Some business owners are so confident in their abilities that they don’t consider getting an outside opinion. With growth comes new and unfamiliar challenges, so smart business owners will talk to a consultant, mentor, or other industry experts to discover issues they may have overlooked.
Growth is a blessing but it can also be stressful when deciding how much additional help you’ll need to manage that growth. The right balance can be tricky. One consideration may be to hire ahead of the need. SCORE, which provides free online and face-to-face business counseling, mentoring, training, business, and advice for small businesses, recommends hiring a chief operating officer and/or chief financial officer if you’re growing fast—even if only on a part-time or consulting basis.
When your company was small it was okay for you to be the boss, the worker, the secretary, and the accountant. But now it’s just not practical to do everything yourself—so STOP! SCORE recommends delegating day-to-day operations to others so you can become the leader you were meant to be. Get comfortable in your new role as the strategic thinker and the planner—in other words, the CEO.
Some customers are more trouble than they are worth. If they don’t sufficiently contribute to the bottom line, then weed them out. Now that you have this added business coming in, you want to make sure that you can provide them with your best service and attention, and you can’t do that with customers that fracture your core business. SCORE suggests cutting customers who distract you from your goal—for example, because they are outside the area in which you want to work or take too much of your time.
Now that you’ve cut the bad customers, it’s time to treat your existing customers even better. Now that you may have less time to interact directly with your customers, it’s a good idea to put some mandatory customer relations practices into effect. Know their needs and deliver, and give your staff the power they need to keep customer happy. Lastly, communicate with customers about the changes that are taking place within the company.

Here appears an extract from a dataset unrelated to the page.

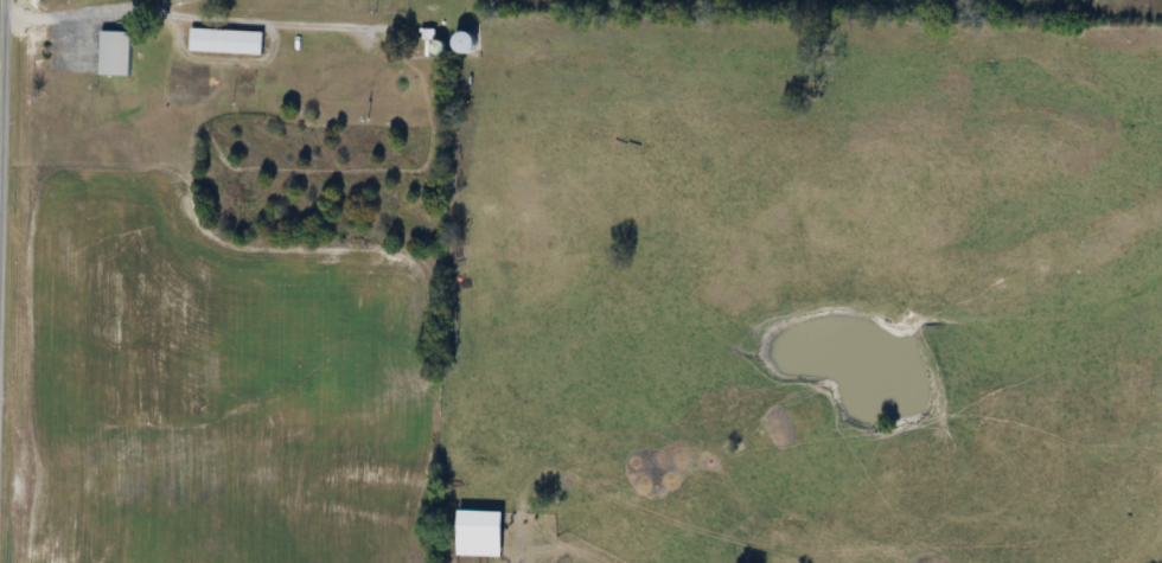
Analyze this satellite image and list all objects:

Of course you’re loyal to your current group of suppliers and vendors but the truth is that they might not be able to handle this rush of new business. The worst thing that could happen is that they can’t deliver on a promise, which means that you can’t deliver on your promise to your new clients. So begin expanding your network by asking for recommendations. Your current vendors may even be willing to suggest a company they’ve done work with in the past.
It’s a smart idea to save some reserve capital to weather growth’s inevitable bumps, suggests SCORE. The important thing is that you have assets that can be turned into cash quickly if you don’t actually have cash reserves. Those assets might be excellent receivables or equipment.